BEGIN MATERIALS PROVIDED

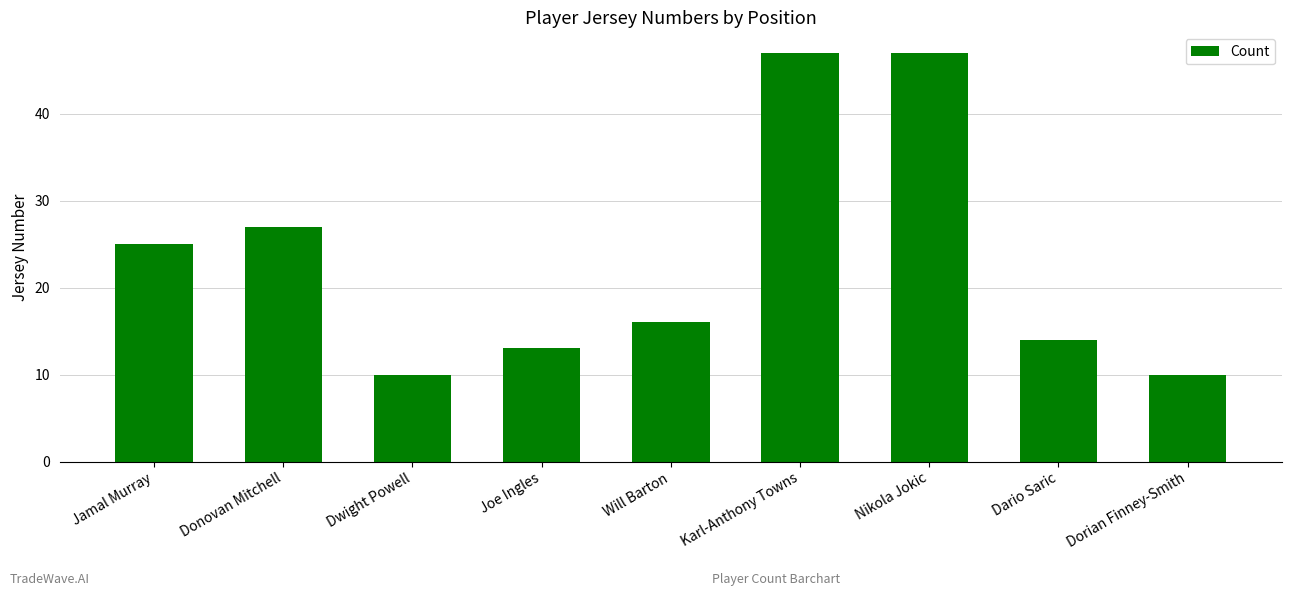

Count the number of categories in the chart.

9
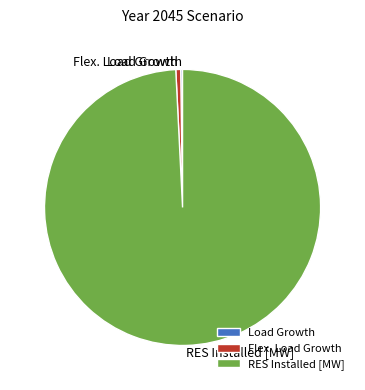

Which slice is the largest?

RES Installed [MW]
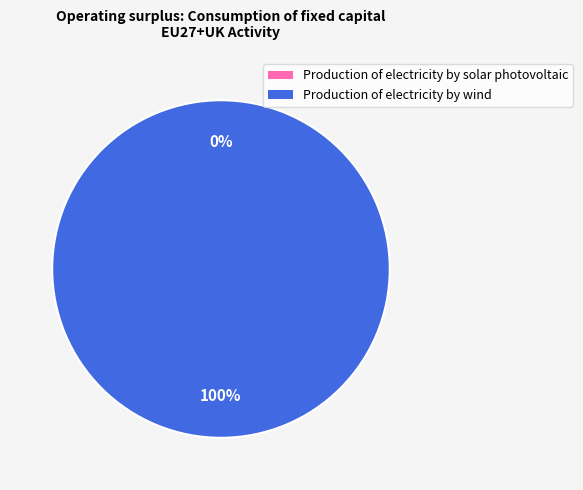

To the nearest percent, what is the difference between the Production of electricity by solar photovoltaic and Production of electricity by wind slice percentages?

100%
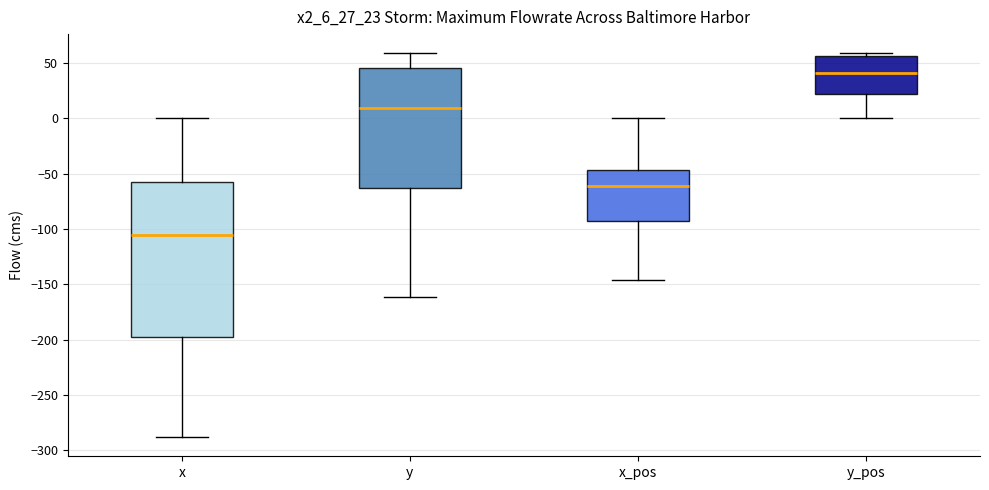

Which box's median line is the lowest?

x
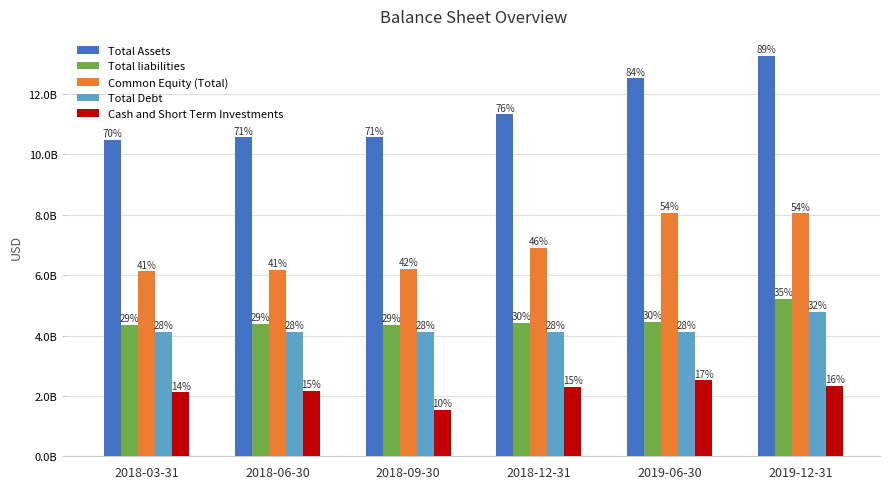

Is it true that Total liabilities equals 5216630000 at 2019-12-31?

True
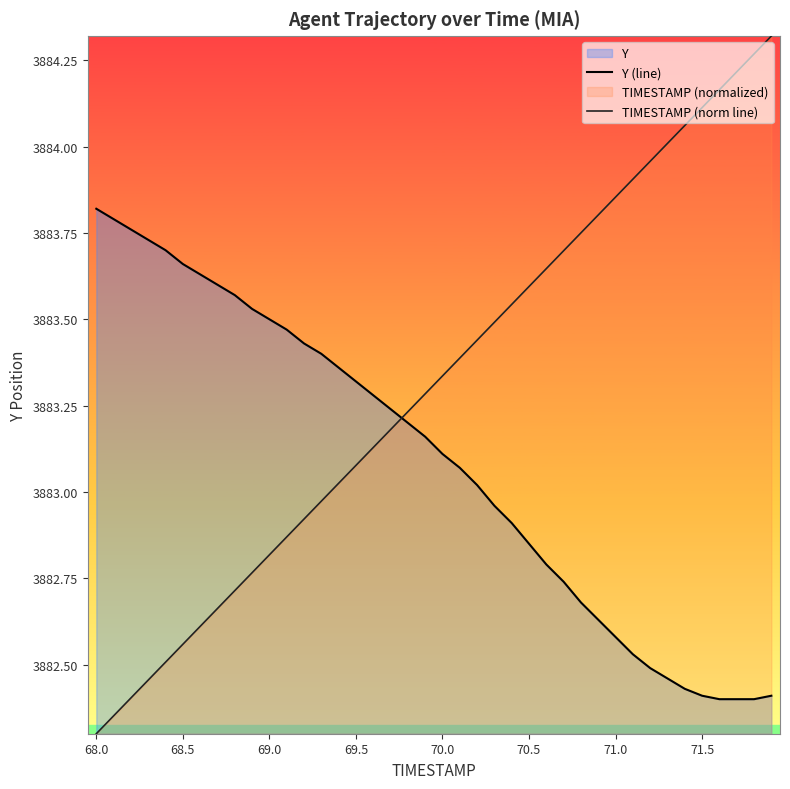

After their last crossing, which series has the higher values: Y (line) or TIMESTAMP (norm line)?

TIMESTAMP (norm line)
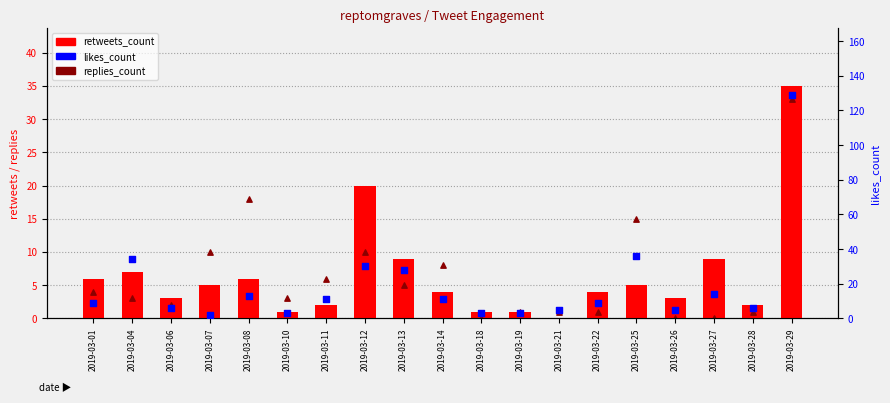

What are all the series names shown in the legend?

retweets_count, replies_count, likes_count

END MATERIALS PROVIDED

| WHAT YOU WILL DO |
Print the text of every item above word for word, leaving out the pictures.

| REPLY |
Count the number of categories in the chart.

9

Which slice is the largest?

RES Installed [MW]

To the nearest percent, what is the difference between the Production of electricity by solar photovoltaic and Production of electricity by wind slice percentages?

100%

Which box's median line is the lowest?

x

Is it true that Total liabilities equals 5216630000 at 2019-12-31?

True

After their last crossing, which series has the higher values: Y (line) or TIMESTAMP (norm line)?

TIMESTAMP (norm line)

What are all the series names shown in the legend?

retweets_count, replies_count, likes_count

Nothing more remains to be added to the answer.